Ce qui se confirmait. En réalité, il n’y avait pas une chanson plus belle qu’une autre. Elles étaient toutes belles. Matoub était sûr de lui. Il ne composait pas une chanson sans qu’il ne soit vraiment inspiré. C’est ce qui explique que la majorité de son œuvre est autobiographique. Il avait tous les ingrédients qui devaient faire de lui le meilleur chanteur kabyle : la voix, la poésie, la musique et l’interprétation. Son courage allait contribuer à faire de lui le chantre de la chanson engagée. Jamais un chanteur algérien n’est allé aussi loin que Matoub. Tant à l’époque du parti unique, mais aussi et surtout lors de la période noire du terrorisme islamiste. Matoub disait haut et fort ce que beaucoup pensaient tout bas, dans la solitude et la peur. Malgré ses excès, Matoub était un homme hors pair. En plus de ses adversaires politiques, de tout bord, il devait affronter un ennemi encore beaucoup plus redoutable : la jalousie. A commencer par celle de ses confrères artistes qui avaient du mal à comprendre le phénomène Matoub.
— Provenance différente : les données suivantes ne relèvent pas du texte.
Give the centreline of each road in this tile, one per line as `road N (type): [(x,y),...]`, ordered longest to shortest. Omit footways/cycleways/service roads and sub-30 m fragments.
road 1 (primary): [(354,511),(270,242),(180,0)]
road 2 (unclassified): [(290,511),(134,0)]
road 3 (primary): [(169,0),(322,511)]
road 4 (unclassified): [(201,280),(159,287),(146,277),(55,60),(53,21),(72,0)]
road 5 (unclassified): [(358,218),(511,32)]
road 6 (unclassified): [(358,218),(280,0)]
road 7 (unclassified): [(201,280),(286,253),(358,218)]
Ce dernier, en dépit de la censure des médias avant 1988 (il n’est passé à la télévision, ni à la radio kabyle avant 1988), allait devenir the best. A sa mort, la chanson kabyle allait devenir orpheline. Jusqu’à aujourd’hui, le vide n’est pas comblé et c’est Matoub qui demeure l’artiste kabyle le plus écouté. Pourquoi ? Difficile de donner une seule réponse à cette question. Le phénomène Matoub a poussé Farida Ziane, une universitaire du Canada, à réserver sa thèse de magistère en sociologie à Lounès. Elle a rencontré des dizaines de ses connaissances pour tenter d’élucider ce mystère. La question qui revenait le plus chez cette chercheuse était : “Pourquoi spécialement Matoub ?”. Pourtant la réponse est toute simple. Parce qu’il est tout simplement le meilleur.